An optional user-accessible knowledge base can let users self-diagnose and remedy problems using validated procedures without needing technician assistance.

Another useful tool is remote access, which lets technicians log on to user machines to investigate and solve problems. For example, LogMeIn Rescue lets users give permission to technicians to run diagnostics, start and stop processes, reboot — whatever is necessary to find and fix the problem.

The big picture

It’s important to recognize that a help-desk solution is only part of an overall information technology strategy. Adding a configuration management capability lets you relate reported problems to system configuration. An asset management component, such as that supplied by Internet Software Science’s Web+Center, can help inventory and manage agency resources. Change management options can assist with planning decisions.

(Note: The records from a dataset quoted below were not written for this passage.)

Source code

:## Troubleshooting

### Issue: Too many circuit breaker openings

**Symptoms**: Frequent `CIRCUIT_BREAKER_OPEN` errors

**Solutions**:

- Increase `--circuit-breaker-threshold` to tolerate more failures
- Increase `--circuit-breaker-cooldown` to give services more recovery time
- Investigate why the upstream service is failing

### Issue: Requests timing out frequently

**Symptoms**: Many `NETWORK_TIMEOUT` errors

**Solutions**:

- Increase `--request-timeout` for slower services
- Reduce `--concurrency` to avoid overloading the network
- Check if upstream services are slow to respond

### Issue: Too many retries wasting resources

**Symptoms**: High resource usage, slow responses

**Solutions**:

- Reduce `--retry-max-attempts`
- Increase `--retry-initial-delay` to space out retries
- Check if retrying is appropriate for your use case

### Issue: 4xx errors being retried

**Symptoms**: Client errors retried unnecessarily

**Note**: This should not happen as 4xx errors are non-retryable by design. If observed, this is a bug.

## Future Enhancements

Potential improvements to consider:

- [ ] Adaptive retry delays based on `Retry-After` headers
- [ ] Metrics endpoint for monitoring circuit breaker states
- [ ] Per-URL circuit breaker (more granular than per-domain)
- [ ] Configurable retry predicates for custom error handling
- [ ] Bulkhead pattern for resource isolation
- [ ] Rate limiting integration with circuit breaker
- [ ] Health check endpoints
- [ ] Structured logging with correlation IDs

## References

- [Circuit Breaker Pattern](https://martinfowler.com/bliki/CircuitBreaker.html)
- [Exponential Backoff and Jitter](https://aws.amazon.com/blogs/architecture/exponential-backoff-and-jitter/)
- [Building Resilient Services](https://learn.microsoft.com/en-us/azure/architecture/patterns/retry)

All these options are important, but reporting is perhaps the most useful for management purposes. One type of report involves details of the help-desk process, such as how long it takes to respond to tickets and fix problems. However, other reports can be more useful for spotting trends or patterns in the big picture of effective systems management. For example, recognizing that certain problems are typical of a particular configuration allows agencies to avoid future difficulties with targeted, preventive responses.